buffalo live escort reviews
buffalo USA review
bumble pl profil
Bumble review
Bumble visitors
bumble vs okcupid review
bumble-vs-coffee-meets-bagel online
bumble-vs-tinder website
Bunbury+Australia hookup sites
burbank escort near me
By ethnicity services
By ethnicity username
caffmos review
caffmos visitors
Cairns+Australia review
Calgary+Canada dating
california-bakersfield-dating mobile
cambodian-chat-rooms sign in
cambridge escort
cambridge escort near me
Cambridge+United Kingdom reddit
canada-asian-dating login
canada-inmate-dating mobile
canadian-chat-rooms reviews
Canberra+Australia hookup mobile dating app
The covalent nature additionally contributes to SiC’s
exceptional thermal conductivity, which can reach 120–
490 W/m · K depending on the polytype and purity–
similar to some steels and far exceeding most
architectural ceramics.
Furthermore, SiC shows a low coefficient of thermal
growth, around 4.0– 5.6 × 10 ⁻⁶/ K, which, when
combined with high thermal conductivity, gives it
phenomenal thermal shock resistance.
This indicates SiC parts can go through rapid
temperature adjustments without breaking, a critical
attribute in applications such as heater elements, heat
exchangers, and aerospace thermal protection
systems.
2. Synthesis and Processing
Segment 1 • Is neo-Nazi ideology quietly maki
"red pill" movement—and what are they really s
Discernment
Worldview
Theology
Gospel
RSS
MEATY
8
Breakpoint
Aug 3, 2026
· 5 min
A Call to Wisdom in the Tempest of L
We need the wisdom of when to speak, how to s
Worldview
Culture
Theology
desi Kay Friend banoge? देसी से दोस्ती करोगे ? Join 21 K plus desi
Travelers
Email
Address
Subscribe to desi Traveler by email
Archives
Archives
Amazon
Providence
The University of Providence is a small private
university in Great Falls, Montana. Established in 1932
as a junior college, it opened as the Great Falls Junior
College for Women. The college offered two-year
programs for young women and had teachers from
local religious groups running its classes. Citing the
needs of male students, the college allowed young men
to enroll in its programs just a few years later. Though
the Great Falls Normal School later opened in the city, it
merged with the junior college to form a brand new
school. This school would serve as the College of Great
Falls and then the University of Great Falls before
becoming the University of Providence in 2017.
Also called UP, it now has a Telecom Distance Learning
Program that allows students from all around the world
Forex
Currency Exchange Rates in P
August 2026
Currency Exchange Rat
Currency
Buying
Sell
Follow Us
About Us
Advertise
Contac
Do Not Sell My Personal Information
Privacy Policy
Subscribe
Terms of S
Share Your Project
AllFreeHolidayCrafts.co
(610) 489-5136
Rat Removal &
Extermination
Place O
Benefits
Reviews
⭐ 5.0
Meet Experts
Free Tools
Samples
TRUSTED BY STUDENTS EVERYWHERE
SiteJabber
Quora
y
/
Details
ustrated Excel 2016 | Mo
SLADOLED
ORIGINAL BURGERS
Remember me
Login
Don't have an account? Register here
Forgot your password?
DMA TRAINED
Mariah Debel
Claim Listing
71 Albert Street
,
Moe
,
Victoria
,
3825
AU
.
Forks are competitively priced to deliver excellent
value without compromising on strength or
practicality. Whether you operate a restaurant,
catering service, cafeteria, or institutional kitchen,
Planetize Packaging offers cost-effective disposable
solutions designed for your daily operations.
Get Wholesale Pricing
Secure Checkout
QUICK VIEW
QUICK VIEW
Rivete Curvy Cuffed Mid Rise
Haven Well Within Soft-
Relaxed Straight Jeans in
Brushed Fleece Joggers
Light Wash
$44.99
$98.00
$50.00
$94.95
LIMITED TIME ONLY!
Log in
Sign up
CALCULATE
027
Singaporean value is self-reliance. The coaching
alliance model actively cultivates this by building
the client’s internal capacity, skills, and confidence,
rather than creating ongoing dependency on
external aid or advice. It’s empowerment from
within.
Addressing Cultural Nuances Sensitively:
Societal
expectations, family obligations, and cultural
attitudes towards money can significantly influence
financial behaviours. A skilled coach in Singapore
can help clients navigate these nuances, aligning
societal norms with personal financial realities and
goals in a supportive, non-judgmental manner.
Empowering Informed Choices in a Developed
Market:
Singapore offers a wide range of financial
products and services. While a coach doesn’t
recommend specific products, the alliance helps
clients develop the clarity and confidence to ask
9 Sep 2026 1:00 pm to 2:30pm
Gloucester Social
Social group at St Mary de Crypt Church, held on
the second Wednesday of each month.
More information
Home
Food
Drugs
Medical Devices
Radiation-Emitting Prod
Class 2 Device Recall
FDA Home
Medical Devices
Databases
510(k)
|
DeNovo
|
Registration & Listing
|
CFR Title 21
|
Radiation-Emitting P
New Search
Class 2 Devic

********

# [THE TASK]
Take the lines from the one containing "CFR Title 21" through the final line of the entries above, and set them down exactly, with nothing added.

# [SOLUTION]
CFR Title 21
|
Radiation-Emitting P
New Search
Class 2 Devic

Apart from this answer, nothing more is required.